-- GIVEN TEXT follows --
What Happens When a Kashmiri Joins the Indian Army

The ceremonies followed at the funeral of Lieutenant Ummer Fayaz were extraordinary sights for the residents of his village, many of whom did not know that he was an army officer. Aasif Shafi/Pacific Press/ LightRocket/ Getty Images
Elections 2024
05 June, 2017

At around 9 am on 10 May 2017, the body of 22-year-old Lieutenant Ummer Fayaz Parray reached his home in the cluttered village of Sarsuna, in Kashmir’s Kulgam district. Ummer had been abducted in Shopian village the previous night, and early that morning, his body was discovered in Hermain village. His death was widely covered by the Indian mainstream media. Many politicians released statements condemning Ummer’s killing, and others paid tributes to him for his service to the nation. Before burial, the army officer’s body was draped in the Indian tricolour. Soldiers offered a gun salute to their slain colleague, and lay wreaths by his body.

These were extraordinary sights for the villagers of Sarsuna who attended the funeral. The ceremonies at the funeral were a declaration that the young man was an officer of the Indian armed forces—a fact that many of them had, until then, been unaware of. “Nobody in the village knew that he was in the army,” Ummer’s uncle, Manzoor Ahmed Parray, said. “They believed he was studying outside.” “We knew he [had earlier] studied in army school but we did not know he was working with the army,” a villager, who asked not to be named, later told me.

The road to Sarsuna—located around 65 kilometres from Srinagar—passes through green fields, with a canopy of apple and cherry trees. The village comprises over 100 households, and a majority of its residents run or work in apple orchards. I reached the village at about noon on 15 May. It was quiet; the only people in sight were young boys returning home from school.

At Ummer’s home, the dull silence remained. In a dimly lit room on the first floor of the two-storey house, I spoke with the slain officer’s family—his parents, Jameela and Fayaz Ahmad; his uncles Mushtaq Ahmad and Manzoor Ahmad; and his grandfather, 73-year-old Mohammad Ashoor Parray. Through our conversations, I had to repeatedly encourage his family to speak—they were hesitant, and worried about what would happen if their statements were published. Their accounts—and my interactions with other Kashmiri security personnel—offer some insight into the fraught relationship these officials share with their own communities.
-- GIVEN TEXT concluded --
INSTRUCTION 1 ->
Set down the article's passage between "At around 9 am" and "by his body.", inclusive, word for word.
The article above and the rows that come next are unrelated material.
-- INFORMATION SUPPLIED follows --
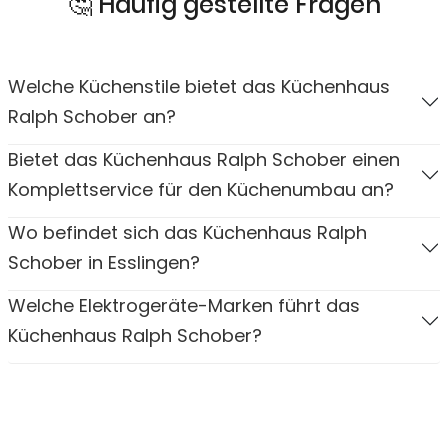
🤔 Häufig gestellte Fragen
Welche Küchenstile bietet das Küchenhaus
Ralph Schober an?
Bietet das Küchenhaus Ralph Schober einen
Komplettservice für den Küchenumbau an?
Wo befindet sich das Küchenhaus Ralph
Schober in Esslingen?
Welche Elektrogeräte-Marken führt das
Küchenhaus Ralph Schober?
-- INFORMATION SUPPLIED concluded --
INSTRUCTION 2 ->
Extract every line of the rows above word for word, leaving out the pictures.

RESULT 1 ->
At around 9 am on 10 May 2017, the body of 22-year-old Lieutenant Ummer Fayaz Parray reached his home in the cluttered village of Sarsuna, in Kashmir’s Kulgam district. Ummer had been abducted in Shopian village the previous night, and early that morning, his body was discovered in Hermain village. His death was widely covered by the Indian mainstream media. Many politicians released statements condemning Ummer’s killing, and others paid tributes to him for his service to the nation. Before burial, the army officer’s body was draped in the Indian tricolour. Soldiers offered a gun salute to their slain colleague, and lay wreaths by his body.

RESULT 2 ->
🤔 Häufig gestellte Fragen
Welche Küchenstile bietet das Küchenhaus
Ralph Schober an?
Bietet das Küchenhaus Ralph Schober einen
Komplettservice für den Küchenumbau an?
Wo befindet sich das Küchenhaus Ralph
Schober in Esslingen?
Welche Elektrogeräte-Marken führt das
Küchenhaus Ralph Schober?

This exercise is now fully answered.